Há muitos rostos desconhecidos no filme, grupos que Rewald e Jean-Claude foram buscar nos movimentos, nos coletivos,  nas ocupações. Cabe à personagem de Palomaris e do ator Valmir do Côco, denunciarem o fato  de que os sindicatos nunca colocaram em suas agendas políticas a inclusão  racial e de gênero, as tais pautas identitárias. A consciência de classe virou teoria vintage neste novo mundo. E agora, onde foram parar os metalúrgicos?

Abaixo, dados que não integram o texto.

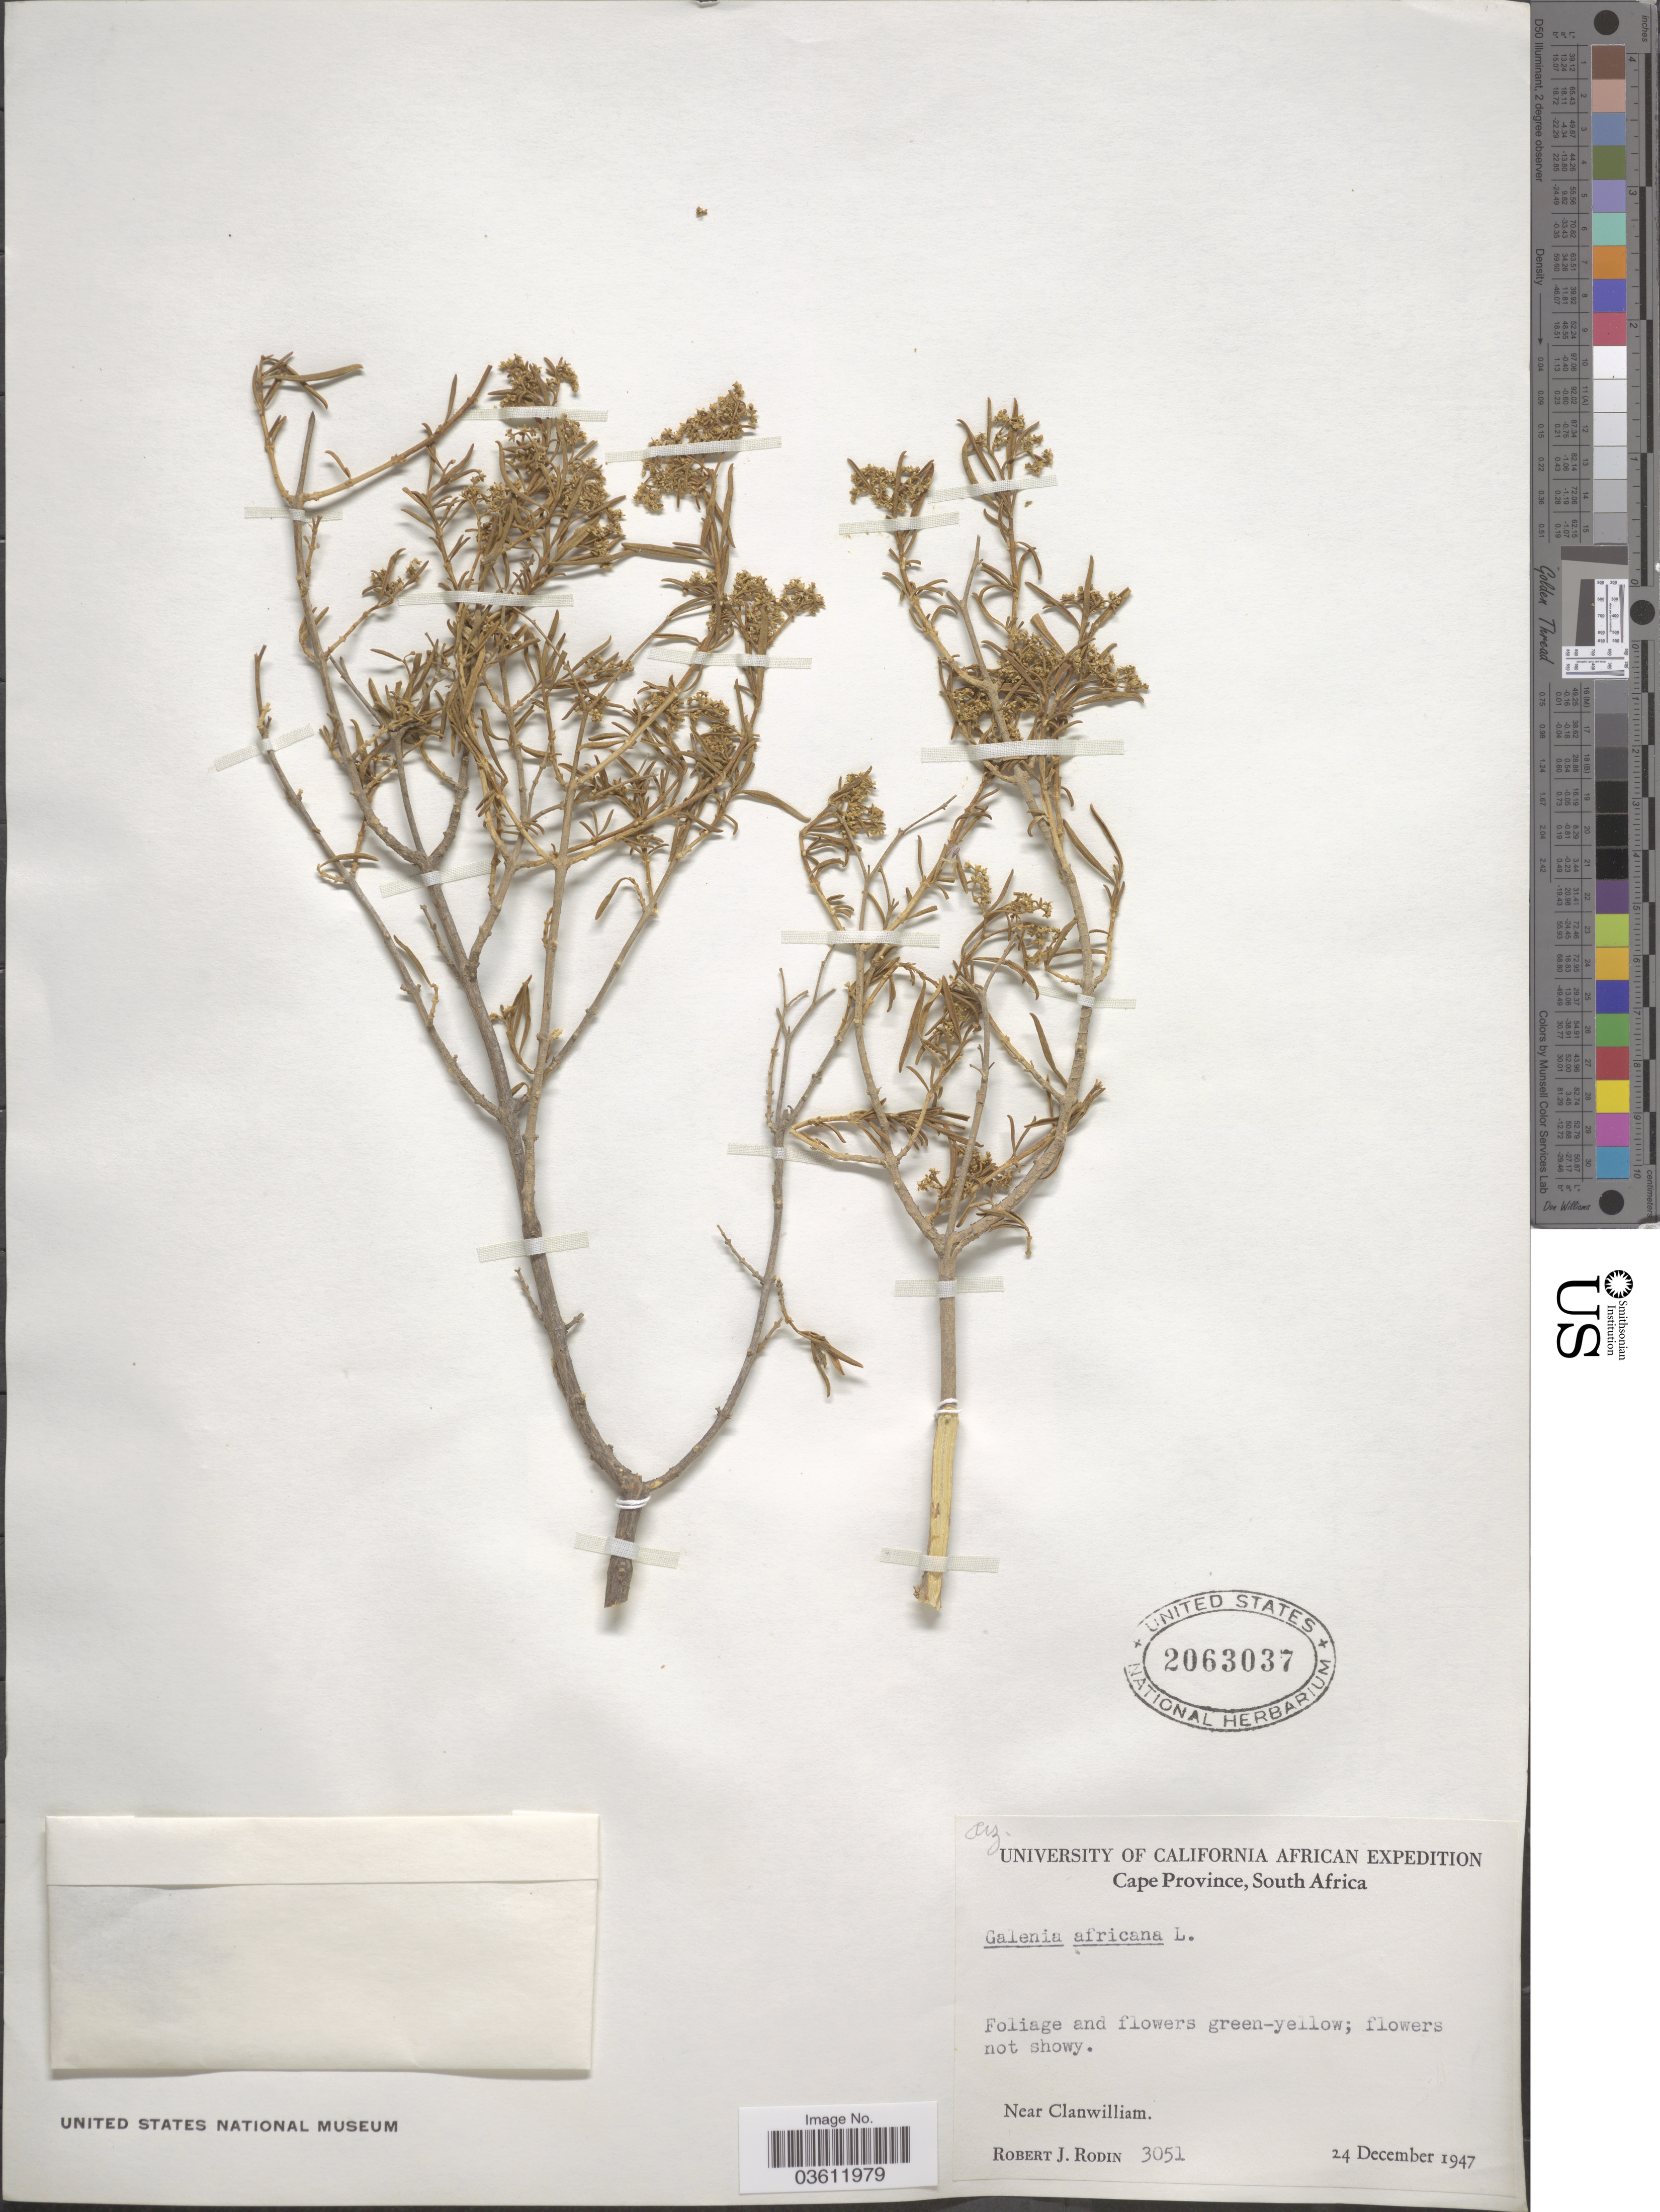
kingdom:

Parece que os grupos, colocados lado a lado, defendem lutas diferentes, e que ninguém entendeu que as pautas identitárias estão miscigenadas às pautas econômicas. É preciso notar, entretanto,  que o mal-estar  provocado pelo filme não é da mesma natureza do mal-estar de Toni Venturi e seu documentário Dentro da minha pele (2020). Quem faz o questionamento contido no título  #eagoraoque são os donos do filme, que conduzem uma  tentativa de diálogo frustrada com os que não são donos do filme. Quem está em crise é o homem branco, classe média, intelectual, etc. Suspeita-se que o mundo ficou mais complicado do que no tempo de Paulo Emilio, quando o intelectual podia estar na linha de frente…

Falar é fácil – As conversas de Palomaris com Safatle oxigenam a agenda e as certezas. Quando ele defende ideias antiquadas de empreendedorismo (é preciso roubar os bancos!), percebemos seu profundo descolamento  em relação à realidade das periferias. Falar é fácil. Neste exemplo, e nas memórias do idoso que acredita nos sindicatos, estariam os maiores anacronismos.

Jean-Claude (d) em cena de “#eagoraoque”

Jean-Claude vê ele próprio e Safatle  como alegorias. Personagens que não devem ser lidos em suas literalidades. Porém, há problemas de construção. Como personagens fabulares, são planos. Safatle exibe-se com seus dotes de tocador de piano e pai legal. Jean-Claude como o patrão justo que vai dar aumento espontâneo para a diarista. Podem ser verossimilhanças com os atores em questão, mas que não agregam ao que há de visceral na proposta do filme. Afinal, nem tudo pode ser debitado na conta das boas contradições.

Apesar disto, há duas situações no filme que merecem destaque justamente porque apontam complexidades:  a primeira, quando Jean-Claude aparece autoflagelando-se com uma faca, temos outras simbologias a se manifestarem. Cada espectador faz a sua leitura, de acordo com as informações extrafílmicas que têm, já que em interpretação imanente, as imagens não nos garantem nada. A segunda, é quando  Safatle protagoniza a quebra da quarta parede (encenação ou atitude do montador  Gustavo Aranda?). Ali temos o indício de uma dimensão que vai além do discurso. O intelectual que para defender seu personagem não pode concordar (em cena) com seu interlocutor. Que filme é este?